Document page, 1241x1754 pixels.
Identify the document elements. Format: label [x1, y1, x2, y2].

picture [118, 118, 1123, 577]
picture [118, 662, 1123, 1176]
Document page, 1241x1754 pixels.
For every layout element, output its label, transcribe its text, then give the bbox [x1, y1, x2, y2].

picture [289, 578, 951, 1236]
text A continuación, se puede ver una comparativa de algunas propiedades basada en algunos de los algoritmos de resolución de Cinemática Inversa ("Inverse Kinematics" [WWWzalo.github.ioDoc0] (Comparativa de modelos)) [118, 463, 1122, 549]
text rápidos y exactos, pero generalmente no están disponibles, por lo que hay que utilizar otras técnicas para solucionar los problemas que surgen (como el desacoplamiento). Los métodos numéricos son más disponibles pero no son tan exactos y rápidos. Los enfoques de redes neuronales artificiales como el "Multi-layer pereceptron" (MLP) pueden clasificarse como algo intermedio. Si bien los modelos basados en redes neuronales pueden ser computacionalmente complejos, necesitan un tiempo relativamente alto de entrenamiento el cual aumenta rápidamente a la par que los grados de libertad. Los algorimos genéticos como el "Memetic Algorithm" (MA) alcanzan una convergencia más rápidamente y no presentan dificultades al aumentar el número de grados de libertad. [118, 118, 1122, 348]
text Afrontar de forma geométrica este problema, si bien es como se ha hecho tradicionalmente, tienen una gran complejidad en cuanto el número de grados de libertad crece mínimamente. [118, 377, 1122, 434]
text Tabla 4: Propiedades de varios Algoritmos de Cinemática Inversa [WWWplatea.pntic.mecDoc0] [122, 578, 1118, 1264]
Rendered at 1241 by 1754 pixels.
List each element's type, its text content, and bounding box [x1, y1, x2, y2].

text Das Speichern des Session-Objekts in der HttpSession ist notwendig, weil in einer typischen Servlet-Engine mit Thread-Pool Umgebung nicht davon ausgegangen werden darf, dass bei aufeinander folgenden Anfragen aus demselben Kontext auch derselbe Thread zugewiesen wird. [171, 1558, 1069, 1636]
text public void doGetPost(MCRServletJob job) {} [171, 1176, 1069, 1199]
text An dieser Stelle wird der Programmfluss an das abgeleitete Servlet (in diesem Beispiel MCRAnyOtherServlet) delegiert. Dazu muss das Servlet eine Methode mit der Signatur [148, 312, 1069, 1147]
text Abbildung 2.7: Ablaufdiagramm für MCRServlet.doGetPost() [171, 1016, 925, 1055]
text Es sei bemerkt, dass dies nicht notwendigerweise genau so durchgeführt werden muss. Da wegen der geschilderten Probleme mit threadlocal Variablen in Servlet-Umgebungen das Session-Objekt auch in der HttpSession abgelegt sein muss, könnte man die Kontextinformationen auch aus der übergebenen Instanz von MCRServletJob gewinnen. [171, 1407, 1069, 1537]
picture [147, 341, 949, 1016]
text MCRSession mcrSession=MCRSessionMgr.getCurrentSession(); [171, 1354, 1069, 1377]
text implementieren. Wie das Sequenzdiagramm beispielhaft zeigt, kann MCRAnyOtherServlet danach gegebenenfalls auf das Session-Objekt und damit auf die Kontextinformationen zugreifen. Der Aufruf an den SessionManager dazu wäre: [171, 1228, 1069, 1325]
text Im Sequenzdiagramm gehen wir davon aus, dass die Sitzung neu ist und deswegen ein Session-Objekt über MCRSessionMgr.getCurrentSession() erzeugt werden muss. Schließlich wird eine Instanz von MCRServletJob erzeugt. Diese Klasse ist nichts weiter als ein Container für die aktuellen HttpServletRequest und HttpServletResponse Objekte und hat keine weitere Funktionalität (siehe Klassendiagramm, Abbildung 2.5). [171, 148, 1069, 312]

····················

# YOUR TASK:
Rewrite every row above, changing "Document page" to "Scanned page" and leaving everything else as it is.

# EXERCISE ANSWER:
Scanned page, 1241x1754 pixels.
Identify the document elements. Format: label [x1, y1, x2, y2].

picture [118, 118, 1123, 577]
picture [118, 662, 1123, 1176]
Scanned page, 1241x1754 pixels.
For every layout element, output its label, transcribe its text, then give the bbox [x1, y1, x2, y2].

picture [289, 578, 951, 1236]
text A continuación, se puede ver una comparativa de algunas propiedades basada en algunos de los algoritmos de resolución de Cinemática Inversa ("Inverse Kinematics" [WWWzalo.github.ioDoc0] (Comparativa de modelos)) [118, 463, 1122, 549]
text rápidos y exactos, pero generalmente no están disponibles, por lo que hay que utilizar otras técnicas para solucionar los problemas que surgen (como el desacoplamiento). Los métodos numéricos son más disponibles pero no son tan exactos y rápidos. Los enfoques de redes neuronales artificiales como el "Multi-layer pereceptron" (MLP) pueden clasificarse como algo intermedio. Si bien los modelos basados en redes neuronales pueden ser computacionalmente complejos, necesitan un tiempo relativamente alto de entrenamiento el cual aumenta rápidamente a la par que los grados de libertad. Los algorimos genéticos como el "Memetic Algorithm" (MA) alcanzan una convergencia más rápidamente y no presentan dificultades al aumentar el número de grados de libertad. [118, 118, 1122, 348]
text Afrontar de forma geométrica este problema, si bien es como se ha hecho tradicionalmente, tienen una gran complejidad en cuanto el número de grados de libertad crece mínimamente. [118, 377, 1122, 434]
text Tabla 4: Propiedades de varios Algoritmos de Cinemática Inversa [WWWplatea.pntic.mecDoc0] [122, 578, 1118, 1264]
Rendered at 1241 by 1754 pixels.
List each element's type, its text content, and bounding box [x1, y1, x2, y2].

text Das Speichern des Session-Objekts in der HttpSession ist notwendig, weil in einer typischen Servlet-Engine mit Thread-Pool Umgebung nicht davon ausgegangen werden darf, dass bei aufeinander folgenden Anfragen aus demselben Kontext auch derselbe Thread zugewiesen wird. [171, 1558, 1069, 1636]
text public void doGetPost(MCRServletJob job) {} [171, 1176, 1069, 1199]
text An dieser Stelle wird der Programmfluss an das abgeleitete Servlet (in diesem Beispiel MCRAnyOtherServlet) delegiert. Dazu muss das Servlet eine Methode mit der Signatur [148, 312, 1069, 1147]
text Abbildung 2.7: Ablaufdiagramm für MCRServlet.doGetPost() [171, 1016, 925, 1055]
text Es sei bemerkt, dass dies nicht notwendigerweise genau so durchgeführt werden muss. Da wegen der geschilderten Probleme mit threadlocal Variablen in Servlet-Umgebungen das Session-Objekt auch in der HttpSession abgelegt sein muss, könnte man die Kontextinformationen auch aus der übergebenen Instanz von MCRServletJob gewinnen. [171, 1407, 1069, 1537]
picture [147, 341, 949, 1016]
text MCRSession mcrSession=MCRSessionMgr.getCurrentSession(); [171, 1354, 1069, 1377]
text implementieren. Wie das Sequenzdiagramm beispielhaft zeigt, kann MCRAnyOtherServlet danach gegebenenfalls auf das Session-Objekt und damit auf die Kontextinformationen zugreifen. Der Aufruf an den SessionManager dazu wäre: [171, 1228, 1069, 1325]
text Im Sequenzdiagramm gehen wir davon aus, dass die Sitzung neu ist und deswegen ein Session-Objekt über MCRSessionMgr.getCurrentSession() erzeugt werden muss. Schließlich wird eine Instanz von MCRServletJob erzeugt. Diese Klasse ist nichts weiter als ein Container für die aktuellen HttpServletRequest und HttpServletResponse Objekte und hat keine weitere Funktionalität (siehe Klassendiagramm, Abbildung 2.5). [171, 148, 1069, 312]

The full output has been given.